The lack of health insurance and the denial of COVID-19 treatment in past relief legislation for millions of Latinos will undermine our ability to contain the spread of the virus. To ignore this threatens the health and lives of all Americans. Aid to hospitals to care for indigent patients is not a solution for those disconnected from the mainstream health care system and by law restricted and barred from accessing public health care even during a pandemic. This includes farmworkers, undocumented workers, families with mixed immigration status, and even legal permanent residents lawfully in the country and subject to continued legal restrictions to health care services.

Legislative efforts have also excluded large portions of the population from economic relief, which will sadly undermine our nation’s recovery. Across the board, Latinos—including citizens, legal residents, mixed-status families, and the undocumented—have been purposefully excluded from programs or left out due to systemic barriers that prevent them from accessing even the programs they purportedly qualify for. Like all Americans, Latinos need and deserve equitable access to resources that help them meet their basic needs during this emergency.

The circumstances outlined above are dire and demand substantive and immediate action. While there are provisions in this interim package that are needed and important, the scope of this relief measure is far too limited and narrow to meet the urgent needs that have been left unaddressed.

At minimum, the following provisions, all of which have been enumerated in more detail in prior letters, must be included in relief legislation to garner UnidosUS’s support:

Latinos need access to health care, and COVID-19 testing and treatment. All individuals should have ready access to coronavirus testing and treatment, including the uninsured and underinsured, regardless of immigration status, and including those with DACA and TPS. Congress should provide that treatment of COVID-19 is a mandatory benefit for all Medicaid beneficiaries and that COVID-19 and associated health problems must also be considered an “emergency medical condition” for the purposes of emergency Medicaid. The five-year waiting period preventing legal permanent residents from accessing Medicaid/CHIP should be eliminated and a larger federal investment in Medicaid is urgently needed.

Latinos need cash to meet their basic needs. All families, including mixed-status families, need access to cash payments. This means individuals with ITIN numbers and their family members, including U.S. citizens and children, should receive these payments. In addition, all workers, especially those risking their health and lives in essential jobs, deserve access to unemployment benefits.

Latinos need emergency access to nutrition programs and food. Congress must increase SNAP benefits and expand eligibility to include all immigrants, regardless of status. An increase in the SNAP maximum benefit and the minimum monthly SNAP benefit are needed. Investments in Disaster SNAP (D-SNAP) also need to expand.

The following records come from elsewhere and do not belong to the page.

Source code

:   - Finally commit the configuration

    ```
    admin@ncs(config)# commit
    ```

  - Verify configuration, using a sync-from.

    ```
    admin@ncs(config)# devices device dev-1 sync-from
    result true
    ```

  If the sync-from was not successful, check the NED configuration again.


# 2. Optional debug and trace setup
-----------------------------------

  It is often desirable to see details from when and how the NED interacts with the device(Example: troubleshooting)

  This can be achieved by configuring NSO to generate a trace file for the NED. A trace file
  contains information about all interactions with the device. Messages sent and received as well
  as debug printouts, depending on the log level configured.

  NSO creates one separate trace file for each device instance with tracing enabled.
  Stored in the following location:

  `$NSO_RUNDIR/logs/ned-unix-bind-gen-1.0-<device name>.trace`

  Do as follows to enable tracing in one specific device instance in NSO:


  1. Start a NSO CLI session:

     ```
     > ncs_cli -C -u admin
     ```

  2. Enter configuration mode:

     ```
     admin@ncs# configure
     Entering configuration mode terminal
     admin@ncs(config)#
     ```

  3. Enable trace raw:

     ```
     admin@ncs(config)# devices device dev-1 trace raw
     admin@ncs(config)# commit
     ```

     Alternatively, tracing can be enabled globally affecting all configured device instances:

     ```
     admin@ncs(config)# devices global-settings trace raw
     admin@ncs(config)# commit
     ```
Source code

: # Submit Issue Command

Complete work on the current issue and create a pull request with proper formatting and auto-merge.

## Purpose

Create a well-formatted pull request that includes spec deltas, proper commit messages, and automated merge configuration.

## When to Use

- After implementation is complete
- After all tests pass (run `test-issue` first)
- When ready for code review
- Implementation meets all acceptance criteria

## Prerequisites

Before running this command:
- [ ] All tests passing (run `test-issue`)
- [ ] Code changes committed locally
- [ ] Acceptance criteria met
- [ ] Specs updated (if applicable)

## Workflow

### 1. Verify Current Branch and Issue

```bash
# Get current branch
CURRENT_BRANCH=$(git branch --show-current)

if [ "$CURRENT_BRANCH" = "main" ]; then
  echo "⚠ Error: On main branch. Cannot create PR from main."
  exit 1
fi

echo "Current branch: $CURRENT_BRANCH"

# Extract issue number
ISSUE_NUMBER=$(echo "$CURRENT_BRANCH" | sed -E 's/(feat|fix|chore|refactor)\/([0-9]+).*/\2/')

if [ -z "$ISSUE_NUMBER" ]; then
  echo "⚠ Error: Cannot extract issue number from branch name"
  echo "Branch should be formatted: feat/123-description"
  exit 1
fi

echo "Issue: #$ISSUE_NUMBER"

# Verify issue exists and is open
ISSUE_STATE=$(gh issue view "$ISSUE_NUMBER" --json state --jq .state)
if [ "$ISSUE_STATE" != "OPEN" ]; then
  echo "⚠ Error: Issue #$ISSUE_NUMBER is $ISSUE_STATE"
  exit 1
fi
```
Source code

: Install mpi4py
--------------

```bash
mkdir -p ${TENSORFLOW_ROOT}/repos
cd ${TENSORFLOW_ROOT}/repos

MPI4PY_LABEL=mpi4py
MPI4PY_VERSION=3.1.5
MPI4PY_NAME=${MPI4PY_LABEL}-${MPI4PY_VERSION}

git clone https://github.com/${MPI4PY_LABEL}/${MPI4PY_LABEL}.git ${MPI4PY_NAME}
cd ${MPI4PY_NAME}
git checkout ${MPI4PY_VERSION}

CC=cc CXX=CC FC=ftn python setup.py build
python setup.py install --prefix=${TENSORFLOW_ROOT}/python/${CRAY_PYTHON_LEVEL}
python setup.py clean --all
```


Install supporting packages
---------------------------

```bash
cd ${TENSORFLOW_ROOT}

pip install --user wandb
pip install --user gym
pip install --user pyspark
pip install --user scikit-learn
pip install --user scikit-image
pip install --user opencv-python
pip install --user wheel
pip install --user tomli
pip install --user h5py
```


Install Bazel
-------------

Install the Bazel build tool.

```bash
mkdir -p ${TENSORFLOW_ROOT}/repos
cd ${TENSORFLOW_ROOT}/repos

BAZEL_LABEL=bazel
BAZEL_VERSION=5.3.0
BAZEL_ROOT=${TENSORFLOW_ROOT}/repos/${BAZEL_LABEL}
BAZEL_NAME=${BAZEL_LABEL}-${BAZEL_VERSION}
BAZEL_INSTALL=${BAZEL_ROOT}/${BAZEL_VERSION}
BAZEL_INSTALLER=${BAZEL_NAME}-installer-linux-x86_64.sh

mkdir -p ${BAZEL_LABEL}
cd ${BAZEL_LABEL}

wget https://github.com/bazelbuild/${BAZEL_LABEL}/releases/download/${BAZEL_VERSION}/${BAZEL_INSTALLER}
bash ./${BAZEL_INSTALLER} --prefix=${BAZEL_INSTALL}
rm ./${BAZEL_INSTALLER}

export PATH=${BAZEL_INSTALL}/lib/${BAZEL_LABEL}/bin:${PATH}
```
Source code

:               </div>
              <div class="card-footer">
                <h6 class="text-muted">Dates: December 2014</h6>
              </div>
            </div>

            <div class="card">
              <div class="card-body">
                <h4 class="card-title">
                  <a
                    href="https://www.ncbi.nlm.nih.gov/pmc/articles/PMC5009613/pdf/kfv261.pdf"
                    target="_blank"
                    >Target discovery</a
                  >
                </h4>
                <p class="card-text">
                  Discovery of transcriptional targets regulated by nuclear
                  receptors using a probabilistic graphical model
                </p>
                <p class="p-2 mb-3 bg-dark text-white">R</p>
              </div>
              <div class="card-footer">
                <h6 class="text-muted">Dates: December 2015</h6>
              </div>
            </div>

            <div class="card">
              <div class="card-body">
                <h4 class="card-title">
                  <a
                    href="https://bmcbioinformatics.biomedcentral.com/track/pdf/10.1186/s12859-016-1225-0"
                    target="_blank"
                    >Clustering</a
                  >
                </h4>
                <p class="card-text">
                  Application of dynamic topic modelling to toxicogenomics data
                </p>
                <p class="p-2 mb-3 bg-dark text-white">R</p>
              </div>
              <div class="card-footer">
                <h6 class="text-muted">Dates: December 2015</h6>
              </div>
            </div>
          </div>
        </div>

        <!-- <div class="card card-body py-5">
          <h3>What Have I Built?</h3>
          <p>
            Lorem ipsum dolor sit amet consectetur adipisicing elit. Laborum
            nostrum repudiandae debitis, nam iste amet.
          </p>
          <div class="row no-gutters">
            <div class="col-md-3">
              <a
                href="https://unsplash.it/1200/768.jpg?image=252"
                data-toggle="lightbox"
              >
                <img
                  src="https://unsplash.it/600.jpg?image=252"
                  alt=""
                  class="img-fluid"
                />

While improvements are needed, UnidosUS does not object to individual provisions in the interim package; the problem is that it does too little to address the emergent and growing needs of our communities and there is no clear plan forward to address them. We are beginning to bear witness to the exclusion of millions from relief so far. Latinos are disproportionately getting sick and dying, and as people lose their jobs too many are excluded from relief so far and are unable to make ends meet, pay their mortgage or rent, or buy food.

We urge you to continue your negotiations beyond today’s package, to take an honest look at the sacrifice and suffering happening in every corner of America, and take the necessary action to equitably provide healing, interim support, and the promise of recovery to all families. Because this package does not fully respond to the needs of Latinos and the country, UnidosUS opposes it.